In the TV movie that gave the impression of more a thinly-veiled insult than a sincere reflection on her life and impact, Britney Ever After recreates her rise and fall through a cheap lens and holds out her worst moments proudly and says, “Look! What at what a mess she is!”
Guided through the story by an exaggerated and dizzyingly ditzy version of ‘Britney’, Britney Ever After is a prime example of just how spectacularly biopics can fail to honour or even explain a person.
That’s not to say that there couldn’t ever be a high-quality and established venture into Spears’s story, but this example perfectly illustrates how easy it would be to get a story so complex and influential very wrong.
It’s also impossible to bring up this conversation without mentioning her conservatorship. When so many years of her life were lived under the control of her father and without any true power over her own story, how could it be apt to take creative control from her yet again to create a biopic? Unless Speears herself was the creative force behind such a project (and we know from experience that this doesn’t often happen, such as that of Pamela Anderson who did not have a hand in Disney +’s Pam and Tommy).
Perhaps the biggest argument against a Britney biopic is the stark fact that the woman herself doesn’t want one.
In the past, Spears has been vocal about the idea of biopics and film adaptations, often voicing her rejection of these on social media. Most recently, she posted on Instagram, writing:
“I hear about people wanting to do movies about my life … dude I’m not dead!!!”
In another post last year, she spoke about the strangeness of receiving pitches for stories about her own life.
“You know, it’s really puzzling to me because all these people are starting to send me all these scripts of my own life but none of these scripts are even true,’ she said. “Aren’t I supposed by play the role in my own life?”
So, should there be a Britney Spears biopic?
In short, no.
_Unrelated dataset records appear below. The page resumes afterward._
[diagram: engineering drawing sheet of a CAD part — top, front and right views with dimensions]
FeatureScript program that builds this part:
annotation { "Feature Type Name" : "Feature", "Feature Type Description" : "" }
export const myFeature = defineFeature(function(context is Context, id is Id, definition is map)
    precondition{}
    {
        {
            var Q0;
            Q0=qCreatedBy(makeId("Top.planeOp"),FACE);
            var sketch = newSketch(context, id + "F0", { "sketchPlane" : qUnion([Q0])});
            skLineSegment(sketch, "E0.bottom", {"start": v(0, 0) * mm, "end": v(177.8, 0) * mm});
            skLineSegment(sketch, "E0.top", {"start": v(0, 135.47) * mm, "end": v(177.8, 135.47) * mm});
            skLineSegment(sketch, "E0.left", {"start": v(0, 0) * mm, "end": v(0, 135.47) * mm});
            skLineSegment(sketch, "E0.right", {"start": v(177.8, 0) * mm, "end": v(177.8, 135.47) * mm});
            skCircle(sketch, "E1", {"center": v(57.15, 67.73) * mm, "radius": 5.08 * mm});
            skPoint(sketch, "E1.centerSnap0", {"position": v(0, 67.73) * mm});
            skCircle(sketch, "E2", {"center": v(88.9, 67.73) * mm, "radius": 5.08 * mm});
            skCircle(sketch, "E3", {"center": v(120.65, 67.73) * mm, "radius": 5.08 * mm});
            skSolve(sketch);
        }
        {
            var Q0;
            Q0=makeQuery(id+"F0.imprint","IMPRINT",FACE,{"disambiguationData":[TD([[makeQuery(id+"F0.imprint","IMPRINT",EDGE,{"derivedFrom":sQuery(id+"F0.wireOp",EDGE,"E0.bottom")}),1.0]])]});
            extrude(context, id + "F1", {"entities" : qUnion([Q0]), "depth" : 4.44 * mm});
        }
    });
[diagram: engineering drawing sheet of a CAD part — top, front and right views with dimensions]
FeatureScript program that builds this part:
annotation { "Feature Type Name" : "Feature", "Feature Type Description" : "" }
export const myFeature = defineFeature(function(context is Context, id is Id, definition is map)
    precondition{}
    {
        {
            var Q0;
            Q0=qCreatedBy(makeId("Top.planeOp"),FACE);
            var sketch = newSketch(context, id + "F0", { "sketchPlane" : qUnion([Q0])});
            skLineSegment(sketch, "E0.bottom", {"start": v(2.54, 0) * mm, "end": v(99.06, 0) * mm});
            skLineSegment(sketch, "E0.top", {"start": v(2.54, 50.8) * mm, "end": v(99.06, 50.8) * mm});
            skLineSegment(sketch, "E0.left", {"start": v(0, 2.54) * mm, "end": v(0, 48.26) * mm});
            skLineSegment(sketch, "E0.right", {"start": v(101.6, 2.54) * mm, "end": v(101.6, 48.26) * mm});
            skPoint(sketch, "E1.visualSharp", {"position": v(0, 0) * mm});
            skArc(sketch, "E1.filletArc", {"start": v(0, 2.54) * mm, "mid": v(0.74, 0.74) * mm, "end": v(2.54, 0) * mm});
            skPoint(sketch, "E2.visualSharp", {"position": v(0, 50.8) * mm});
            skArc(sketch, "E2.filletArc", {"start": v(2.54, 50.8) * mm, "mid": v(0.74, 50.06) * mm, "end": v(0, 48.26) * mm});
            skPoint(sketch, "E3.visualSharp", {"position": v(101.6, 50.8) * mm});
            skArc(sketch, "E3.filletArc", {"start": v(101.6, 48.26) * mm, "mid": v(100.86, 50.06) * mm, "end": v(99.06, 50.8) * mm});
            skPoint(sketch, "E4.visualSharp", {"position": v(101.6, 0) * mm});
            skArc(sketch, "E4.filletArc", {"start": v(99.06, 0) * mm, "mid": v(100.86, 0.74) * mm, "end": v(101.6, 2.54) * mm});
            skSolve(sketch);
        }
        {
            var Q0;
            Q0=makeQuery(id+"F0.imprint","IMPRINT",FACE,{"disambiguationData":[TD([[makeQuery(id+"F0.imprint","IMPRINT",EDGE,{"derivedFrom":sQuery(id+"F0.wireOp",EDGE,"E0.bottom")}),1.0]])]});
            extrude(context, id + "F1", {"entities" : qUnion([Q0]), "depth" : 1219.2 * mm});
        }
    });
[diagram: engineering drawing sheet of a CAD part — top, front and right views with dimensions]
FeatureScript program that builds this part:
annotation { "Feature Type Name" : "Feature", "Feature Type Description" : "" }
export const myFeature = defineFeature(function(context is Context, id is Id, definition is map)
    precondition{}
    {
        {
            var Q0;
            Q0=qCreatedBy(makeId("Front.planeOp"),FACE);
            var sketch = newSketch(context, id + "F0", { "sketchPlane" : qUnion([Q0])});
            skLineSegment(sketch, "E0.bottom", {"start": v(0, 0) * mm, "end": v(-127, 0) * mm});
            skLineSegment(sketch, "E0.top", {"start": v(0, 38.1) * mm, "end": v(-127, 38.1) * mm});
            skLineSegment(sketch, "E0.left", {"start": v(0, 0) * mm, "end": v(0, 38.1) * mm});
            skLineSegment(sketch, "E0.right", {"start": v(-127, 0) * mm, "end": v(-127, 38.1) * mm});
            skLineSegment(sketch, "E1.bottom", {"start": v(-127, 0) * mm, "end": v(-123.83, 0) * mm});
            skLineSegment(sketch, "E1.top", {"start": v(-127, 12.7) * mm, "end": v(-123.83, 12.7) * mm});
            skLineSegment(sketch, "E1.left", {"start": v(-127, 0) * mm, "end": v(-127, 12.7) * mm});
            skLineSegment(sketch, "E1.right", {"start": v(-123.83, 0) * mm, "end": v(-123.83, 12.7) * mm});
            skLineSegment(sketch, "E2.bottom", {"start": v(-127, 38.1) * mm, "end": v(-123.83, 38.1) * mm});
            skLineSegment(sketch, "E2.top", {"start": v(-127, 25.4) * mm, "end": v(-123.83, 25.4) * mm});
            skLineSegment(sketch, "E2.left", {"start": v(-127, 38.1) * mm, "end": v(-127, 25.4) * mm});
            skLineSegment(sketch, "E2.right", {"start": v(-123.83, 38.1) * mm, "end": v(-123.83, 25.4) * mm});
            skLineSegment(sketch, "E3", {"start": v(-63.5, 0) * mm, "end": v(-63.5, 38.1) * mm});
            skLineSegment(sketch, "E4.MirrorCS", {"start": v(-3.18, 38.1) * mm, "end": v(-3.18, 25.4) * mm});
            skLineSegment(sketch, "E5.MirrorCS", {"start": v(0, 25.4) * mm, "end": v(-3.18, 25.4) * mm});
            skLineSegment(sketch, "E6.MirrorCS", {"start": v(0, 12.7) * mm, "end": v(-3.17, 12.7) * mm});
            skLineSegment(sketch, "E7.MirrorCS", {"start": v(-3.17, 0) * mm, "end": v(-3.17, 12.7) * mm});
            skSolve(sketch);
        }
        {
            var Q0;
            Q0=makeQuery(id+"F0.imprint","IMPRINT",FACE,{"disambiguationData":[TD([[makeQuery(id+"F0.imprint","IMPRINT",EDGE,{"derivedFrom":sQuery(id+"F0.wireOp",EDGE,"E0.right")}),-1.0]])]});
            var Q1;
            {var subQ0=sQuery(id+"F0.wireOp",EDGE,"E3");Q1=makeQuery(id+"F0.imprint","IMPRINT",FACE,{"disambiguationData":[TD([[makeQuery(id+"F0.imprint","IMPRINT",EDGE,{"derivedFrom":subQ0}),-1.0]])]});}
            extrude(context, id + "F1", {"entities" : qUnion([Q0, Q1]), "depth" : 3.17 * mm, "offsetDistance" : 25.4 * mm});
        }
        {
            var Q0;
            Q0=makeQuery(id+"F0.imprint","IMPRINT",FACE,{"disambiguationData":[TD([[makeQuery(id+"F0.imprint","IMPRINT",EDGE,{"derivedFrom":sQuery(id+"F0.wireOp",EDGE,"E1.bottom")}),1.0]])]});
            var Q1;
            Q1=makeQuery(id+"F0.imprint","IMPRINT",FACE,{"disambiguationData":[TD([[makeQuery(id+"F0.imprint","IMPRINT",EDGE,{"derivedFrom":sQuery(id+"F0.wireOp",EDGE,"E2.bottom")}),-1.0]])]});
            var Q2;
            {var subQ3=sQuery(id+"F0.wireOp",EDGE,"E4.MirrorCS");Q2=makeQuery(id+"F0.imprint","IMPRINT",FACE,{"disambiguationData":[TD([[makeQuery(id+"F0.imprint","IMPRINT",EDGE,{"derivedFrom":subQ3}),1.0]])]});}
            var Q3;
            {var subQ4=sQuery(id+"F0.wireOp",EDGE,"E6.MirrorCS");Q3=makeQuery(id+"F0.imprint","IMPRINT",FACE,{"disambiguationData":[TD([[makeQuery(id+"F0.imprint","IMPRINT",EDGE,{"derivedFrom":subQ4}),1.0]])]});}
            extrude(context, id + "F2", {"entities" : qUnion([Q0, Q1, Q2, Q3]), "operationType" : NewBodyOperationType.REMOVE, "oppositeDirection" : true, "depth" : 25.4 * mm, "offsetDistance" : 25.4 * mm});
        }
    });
The simple fact of the matter is that Spears herself is opposed to the idea, and even if she weren’t able to say so, lack of control is something that has been imposed on her in various forms since the beginning of her stardom.
It would be too easy to turn the complex, dark, and grandiose odyssey that is Britney Spears’ life into something messy and clumsy in the wrong hands — something that has been done so often with the existence of complex and dark women.
As Millie Bobby Brown said, any story should be told in Spears’s way and in her way alone. Any biographical undertaking should be at the mercy of her full consultation and permission. It’s not impossible. There have been artists able to keep their hands on the creative wheel when it comes to their own history, such as Elton John, Madonna, and Cher.
And if you’re wondering where the line is – the line that separates the acceptable biopics from the non-acceptable, the tacky from the valuable, then there are only three questions we need to ask ourselves:
1. How much input does the subject have?
2. Is it telling us anything new?
3. Is it an earnest exploration of a notable life, or just a money-grabbing rollercoaster ride through someone’s trauma?
We know enough about Spears and what she’s been through to know that she should be left alone. What could a fictionalised script tell us any differently?